[[ Task data, beginning ]]

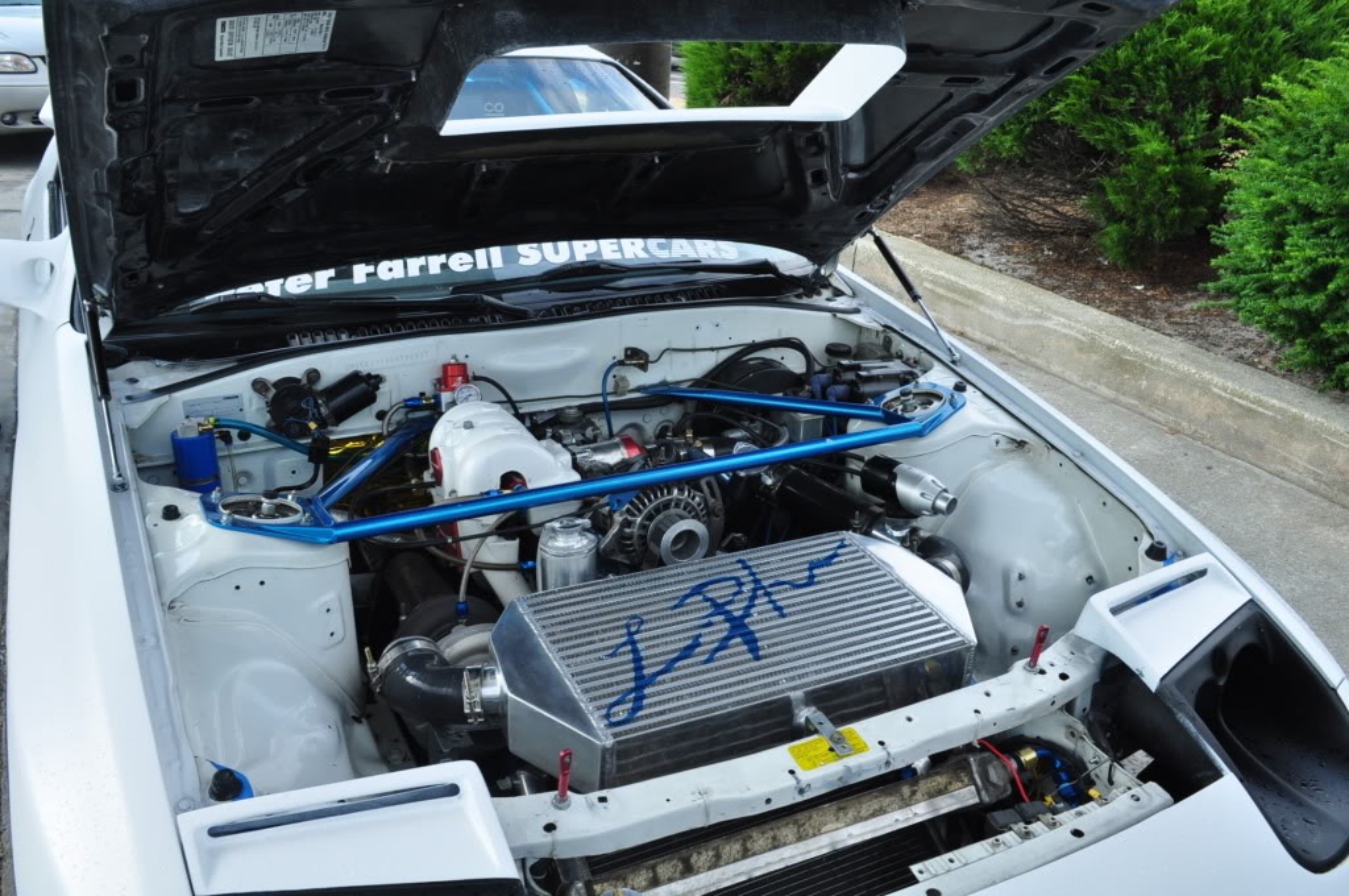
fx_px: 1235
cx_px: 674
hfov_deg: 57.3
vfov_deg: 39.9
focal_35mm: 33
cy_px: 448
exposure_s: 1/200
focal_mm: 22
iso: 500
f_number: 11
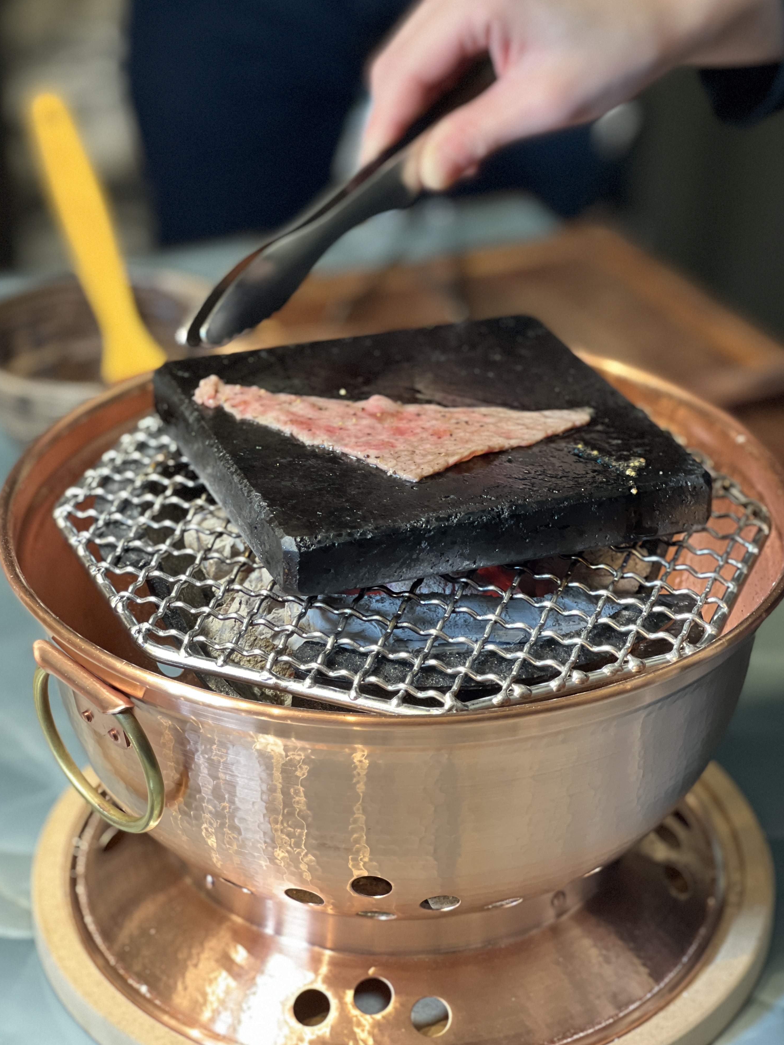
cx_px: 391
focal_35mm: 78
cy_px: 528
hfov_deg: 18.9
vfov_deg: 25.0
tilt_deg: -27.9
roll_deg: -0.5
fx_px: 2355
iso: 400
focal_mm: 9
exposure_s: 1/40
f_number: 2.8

[[ Task data, end ]]
[[ Task data, beginning ]]

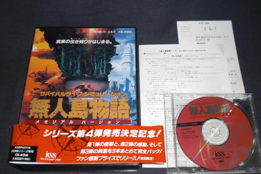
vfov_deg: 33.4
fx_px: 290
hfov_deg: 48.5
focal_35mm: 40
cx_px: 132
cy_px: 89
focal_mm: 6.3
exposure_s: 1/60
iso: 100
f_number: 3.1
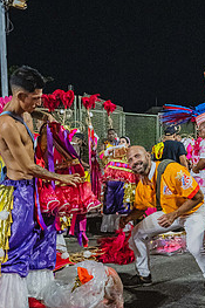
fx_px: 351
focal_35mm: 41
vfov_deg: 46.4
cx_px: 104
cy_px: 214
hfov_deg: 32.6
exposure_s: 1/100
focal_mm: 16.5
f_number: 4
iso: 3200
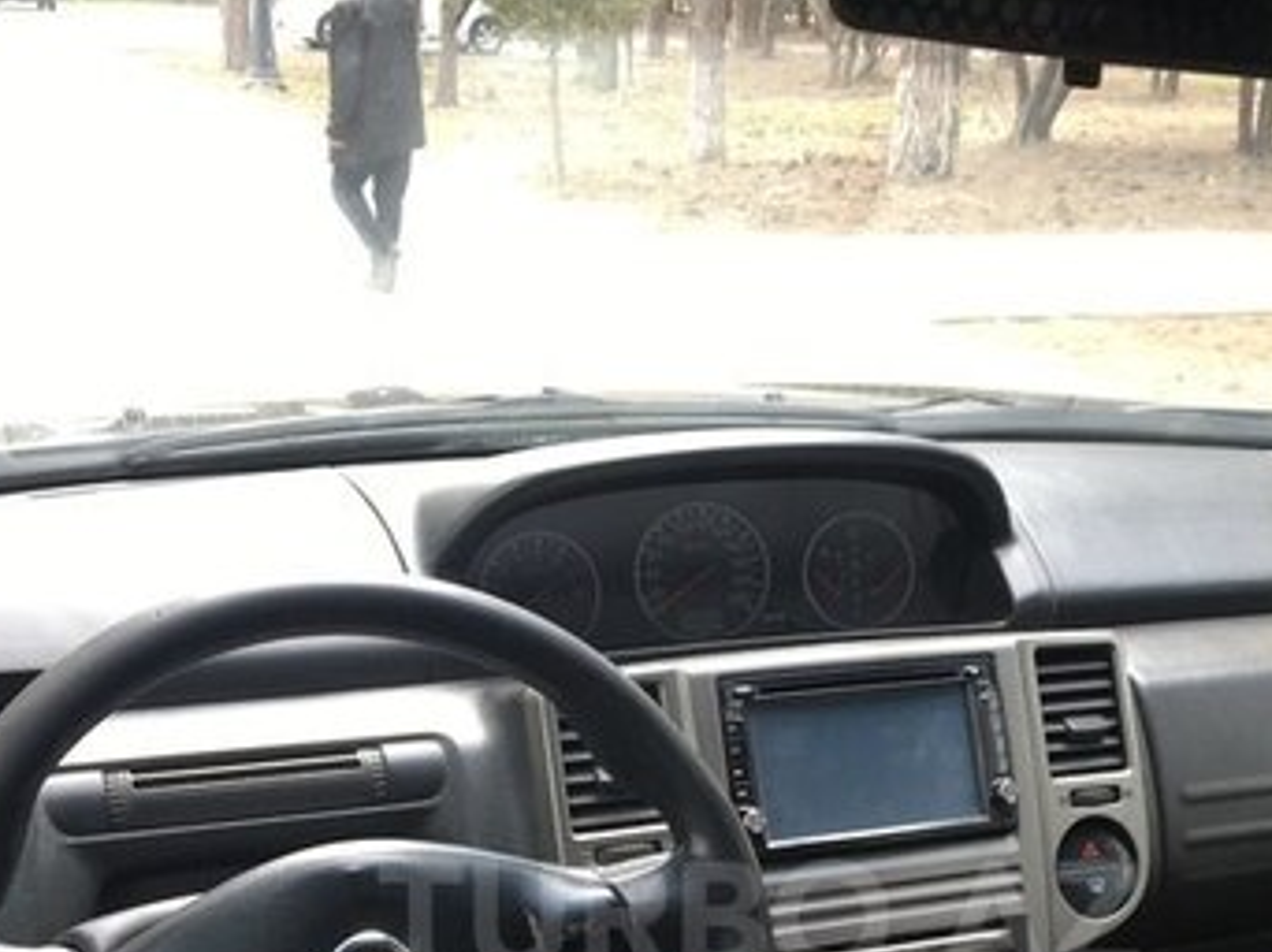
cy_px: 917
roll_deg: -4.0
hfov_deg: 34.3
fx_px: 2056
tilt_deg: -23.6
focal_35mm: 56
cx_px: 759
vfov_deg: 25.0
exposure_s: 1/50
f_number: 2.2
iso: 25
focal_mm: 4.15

[[ Task data, end ]]
[[ Task data, beginning ]]

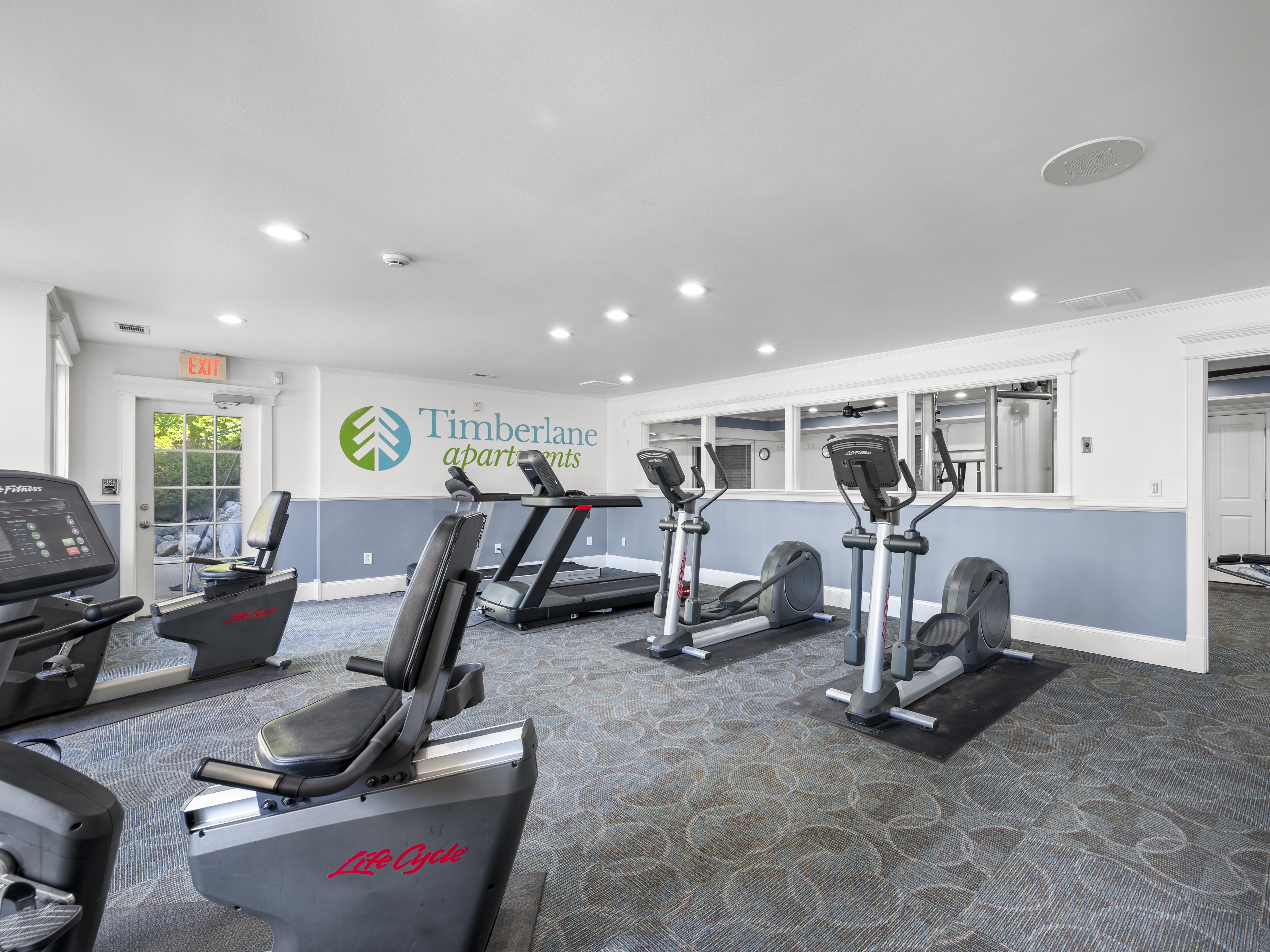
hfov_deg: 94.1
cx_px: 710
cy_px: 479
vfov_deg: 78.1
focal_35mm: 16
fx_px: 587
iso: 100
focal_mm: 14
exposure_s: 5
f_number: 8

[[ Task data, end ]]

## Task prompt
Look above for the line with "hfov_deg: 34.3"; retype exactly that line, every line after it up to the line with "focal_mm: 4.15", and that line too, nothing else.

## Result of the exercise
hfov_deg: 34.3
fx_px: 2056
tilt_deg: -23.6
focal_35mm: 56
cx_px: 759
vfov_deg: 25.0
exposure_s: 1/50
f_number: 2.2
iso: 25
focal_mm: 4.15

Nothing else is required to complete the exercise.